As usual with Mann’s films, “Public Enemies” is handsomely appointed. Nathan Crowley’s production design, Patrick Lumb and William Ladd Skinner’s art direction, the set design and decoration and Colleen Atwood’s costumes all contribute to a vivid period feel. The thirties tunes that occasionally intrude, however, are obvious—especially “Bye Bye Blackbird,” which becomes a motif, badly used at the end, and Elliot Goldenthal’s forgettable score can’t hold a candle to Ennio Morricone’s music for “The Untouchables.” And the cinematography by Dante Spinotti, while generally lush, sometimes opts for jerky and agitated camera moves that are more irritating than effective. De Palma’s ultra-smooth, ultra-flamboyant tracking shots might have been excessive, but he used the technique to breathtaking effect in his famous set pieces in hallways, on rooftops and most memorably in the Chicago train station. By contrast Mann’s bank robbery scenes here are rather messy (and always set in buildings that are huge and palatial?), and the other big moments—the prison escape at the start, the later escape from the Indiana jail, and especially the violent shootout at Little Bohemia lodge in Wisconsin—lack the choreographic sharpness one would expect.

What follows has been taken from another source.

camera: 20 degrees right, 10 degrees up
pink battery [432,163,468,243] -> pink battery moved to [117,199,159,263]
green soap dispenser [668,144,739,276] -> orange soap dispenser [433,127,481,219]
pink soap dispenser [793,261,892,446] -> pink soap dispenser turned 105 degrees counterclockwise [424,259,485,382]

Mann does switch to the languid De Palma approach in the sequence of Dillinger’s death outside the Biograph; here one almost gets the feeling he’s trying to match the famous train station stairwell montage from “The Untouchables.” But he doesn’t succeed. One’s left with the sense of a pale homage to what was already a great homage (De Palma was mimicking Eisenstein, of course), merely the final confirmation that Mann’s failed to deliver the classic gangster movie he was obviously aiming for.

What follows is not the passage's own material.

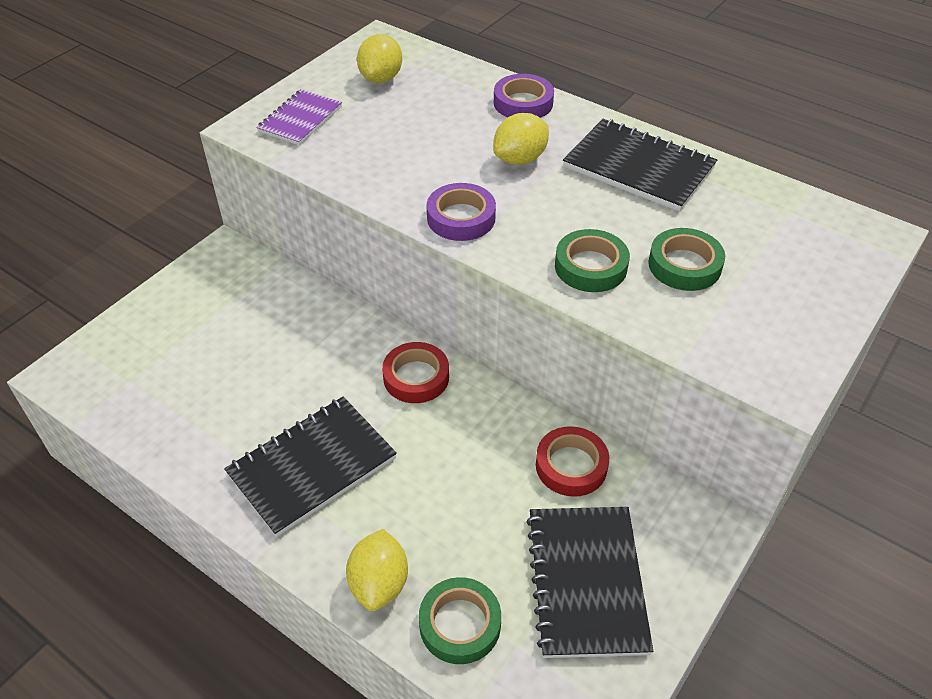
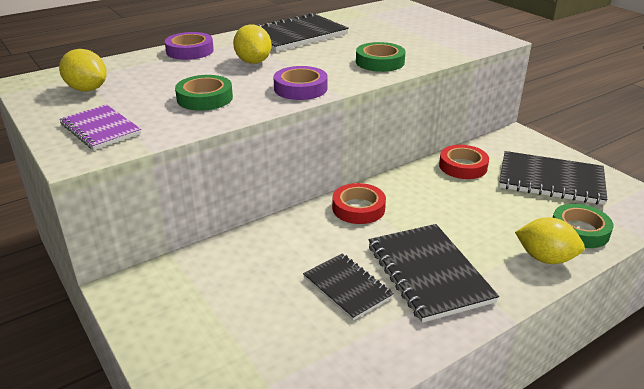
camera: 70 degrees left, 15 degrees down
green tape [648,228,725,291] -> green tape moved to [175,75,233,111]
none -> black notebook [303,253,394,321]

The sequence does, however, give the director the opportunity to insert some scenes from “Manhattan Melodrama,” the 1934 picture that Dillinger watched that night, which he uses to suggest that his protagonist identified fatalistically with the cocky hoodlum, played by Clark Gable, who went off to execution jauntily at the end of that flick. The idea is a pretty weak one, but the footage from “Melodrama” shows that even in their heyday, there were mediocre crime dramas too, and that “Public Enemies” has plenty of company.